We discussed Albeniz’s Asturias because we had that in common: me, having tried to play that piece some 10 years ago, and he, now working towards mastering it. I had mixed feelings, but mostly pride: he played and studied the guitar with a single-minded obsession. For some reason it became for him what it never did for me: a sort of anchor, and a sort of bulwark against everything. After we talked about it tonight I dug around online and found a great MP3 recording of it over here. I’m listening to it now as I type this, and remembering.
My tutelage, such as it was, began with a cook’s helper over at my hostel, way back then. I was just picking up the guitar for no other reason than because it was one of those socially-acceptable things you did in junior college. He was always a little strange. I can’t remember his name now, even though I spent almost a year learning with him. He had a strange deformity; no, he was a.. deformity. That’s the best way to describe him.

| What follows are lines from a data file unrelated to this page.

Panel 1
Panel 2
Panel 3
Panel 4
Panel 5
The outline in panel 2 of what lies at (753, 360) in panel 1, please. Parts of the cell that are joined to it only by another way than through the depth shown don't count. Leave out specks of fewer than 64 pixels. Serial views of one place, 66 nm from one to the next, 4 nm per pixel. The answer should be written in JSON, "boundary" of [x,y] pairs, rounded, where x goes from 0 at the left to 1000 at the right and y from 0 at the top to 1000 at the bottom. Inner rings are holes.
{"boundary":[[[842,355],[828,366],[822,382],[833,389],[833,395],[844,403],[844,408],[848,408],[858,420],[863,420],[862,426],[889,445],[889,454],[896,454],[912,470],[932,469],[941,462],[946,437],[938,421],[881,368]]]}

His face was misshapen, one eye larger than the other, and he was somewhat wall-eyed. He was a little older than I am now, and he was all hard work. He would serve food to rich kids and kids on scholarships, and kids with no idea what to do with their futures. He would watch. Then at the end of dinner, or breakfast, he’d wash up. He’d always be squatting next to a gushing pipe and an army’s worth of food trays.

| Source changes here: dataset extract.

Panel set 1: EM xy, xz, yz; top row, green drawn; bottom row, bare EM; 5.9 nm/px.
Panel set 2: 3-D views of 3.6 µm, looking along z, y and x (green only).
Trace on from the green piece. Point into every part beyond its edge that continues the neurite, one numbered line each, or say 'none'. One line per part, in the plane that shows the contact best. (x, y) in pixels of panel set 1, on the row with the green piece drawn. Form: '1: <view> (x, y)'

The canteen was the place to study, at the time. Late one night, I found myself restless, stirred by the noise rising from the TV room just beneath mine. I switched off my lights and my Stone Temple Pilots and headed downstairs. It was dark, and the white fluorescent above the cook’s area was the only light. That was when I heard the familiar strains of a guitar.
He was sitting in the dark, practicing. He somehow resists my failing memory, now that I think about it. I was young, so I wondered how such beautiful music matched him - music and deformity. He had this intense look, very intense look, while he was playing. And he had the same look when he saw me, and he carried on playing, looking at me.
I was entranced. So I sat near him. He smiled, after a while. It was strange seeing his smile. The crow’s feet around his eyes would illuminate his face, like embossed, flesh-coloured sun-rays. He stopped playing, and then started again.
And he played Albeniz’s Asturias.
I never had patience, so I practiced on and on for several years, then I stopped practicing. Not before my brother and I bought a classical guitar for our youngest. It was a cheap guitar, but it was all we could afford after pooling our money together. It was smallish, for little boys, but it had a beautiful tone, balanced and bright. It’s been ten years now, and I can’t wait to hear my youngest play it.